Le représentant spécial de l’ONU en Libye, le Sénégalais Abdoulaye Bathily, espère des élections présidentielle et législatives en 2023. Sa mission semble difficilement atteignable.
Des élections sont « urgentes et nécessaires ». L’appel, lancé par une cinquantaine de partis politiques libyens au secrétaire général de l’Organisation des Nations unies (ONU), est clair et limpide : la Libye a besoin de rattraper son retard après le report — une annulation, dans les faits — des élections de décembre 2021. Mais, alors que le représentant spécial de l’ONU en Libye, le Sénégalais Abdoulaye Bathily, a présenté un plan en vue de relancer le processus électoral, les partis libyens s’étonnent de ne pas avoir été associés aux travaux des Nations unies. Ils s’étonnent également que « les chefs des tribus » aient eu leur mot à dire, ce qui, selon eux, « pourrait conduire à encore plus de complications qui entraineraient les tribus dans le cercle de la lutte ».
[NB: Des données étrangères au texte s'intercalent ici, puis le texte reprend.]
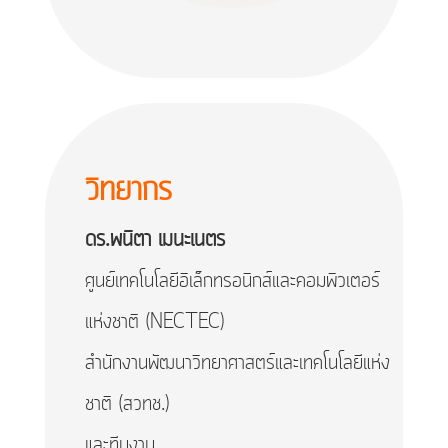
วิทยากร
ดร.พนิตา เมนะเนตร
ศูนย์เทคโนโลยีอิเล็กทรอนิกส์และคอมพิวเตอร์
แห่งชาติ (NECTEC)
สำนักงานพัฒนาวิทยาศาสตร์และเทคโนโลยีแห่ง
ชาติ (สวทช.)
และทีมงาน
Avant de proposer des solutions, l’émissaire de l’ONU a dressé un constat alarmant, mais partagé par tous les observateurs : les membres du parlement libyen, divisé en deux parties que tout oppose — la Chambre des représentants et le Haut Conseil d’État —, n’arriveront pas à « se mettre d’accord » pour l’organisation d’élections. Mais pour le Sénégalais, l’optimisme est de mise. Abdoulaye Bathily a en effet annoncé, le 27 février dernier devant le Conseil de sécurité de l’ONU, qu’il lançait une initiative dont la finalité était « la tenue d’élections présidentielle et législatives en 2023 ».
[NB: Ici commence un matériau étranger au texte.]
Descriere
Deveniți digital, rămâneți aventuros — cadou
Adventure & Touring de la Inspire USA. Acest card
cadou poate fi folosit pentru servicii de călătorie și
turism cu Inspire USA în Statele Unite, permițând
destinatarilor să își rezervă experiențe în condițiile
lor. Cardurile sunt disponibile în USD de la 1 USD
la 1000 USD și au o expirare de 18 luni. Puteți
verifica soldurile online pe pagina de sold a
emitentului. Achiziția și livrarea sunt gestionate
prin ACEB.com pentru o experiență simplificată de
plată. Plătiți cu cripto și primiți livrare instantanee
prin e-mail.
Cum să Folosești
Impossible d’avancer sans les deux chambres du Parlement ?
Cette initiative doit désormais permettre au Sénégalais de savoir qui le soutient. Et de prendre, le cas échéant, des décisions radicales. Autrement dit : si les deux parties refusaient d’apporter leur soutien au plan proposé par Bathily, ce dernier lancerait le processus électoral dans eux. Le Sénégalais met donc la pression sur les deux chambres. Après un tel ultimatum, ni la Chambre des représentants ni le Haut Conseil d’État ne pourront jouer la montre. « On pourrait dire que la plupart des institutions ont perdu leur légitimité il y a des années, a assuré Bathily. La résolution de cette crise de légitimité devrait donc être une priorité pour tous les acteurs politiques désireux de changer le statu quo ».
Reste qu’on l’a vu en décembre 2021 : organiser une élection d’après un calendrier imposé par l’ONU n’est pas forcément gage de réussite, loin de là. D’où l’importance d’obtenir des soutiens politiques sur place. Des représentants occidentaux — d’Allemagne, des États-Unis, de la France, du Royaume-Uni ou encore d’Italie — se sont rendus sur place pour tenter de fédérer les acteurs libyens au plan de Bathily.
Dbeibah soutient le place de Bathily
Mercredi, le Premier ministre Abdel Hamid Dbeibah a apporté un soutien au représentant de l’ONU. « Il y a une harmonie entre sa vision et celle du gouvernement concernant la gestion de la prochaine étape, dont notamment l’urgence d’aller vers l’organisation des élections », a déclaré un Dbeibah diplomate, qui espère surtout pouvoir atteindre ses ambitions politiques le plus rapidement possible.
Mais dans les faits, la mission de Bathily s’annonce quasiment impossible. Car les deux camps critiquent déjà son initiative, qui s’inscrit dans « des plans qu’on impose aux frères libyens qui outrepassent leurs institutions », résumait mercredi le ministre égyptien des Affaires étrangères, Sameh Chokri, qui soutient le camp de l’est. À l’est comme à l’ouest, on ne comprend pas la différence entre le plan proposé par Abdoulaye Bathily et celui, qui avait échoué, de Stéphanie Williams. Et le Sénégalais doit également séduire toutes les puissances étrangères qui œuvrent en Libye : s’il a le soutien des États-Unis et de l’Europe, il doit encore convaincre la Russie, la Turquie ou encore l’Égypte.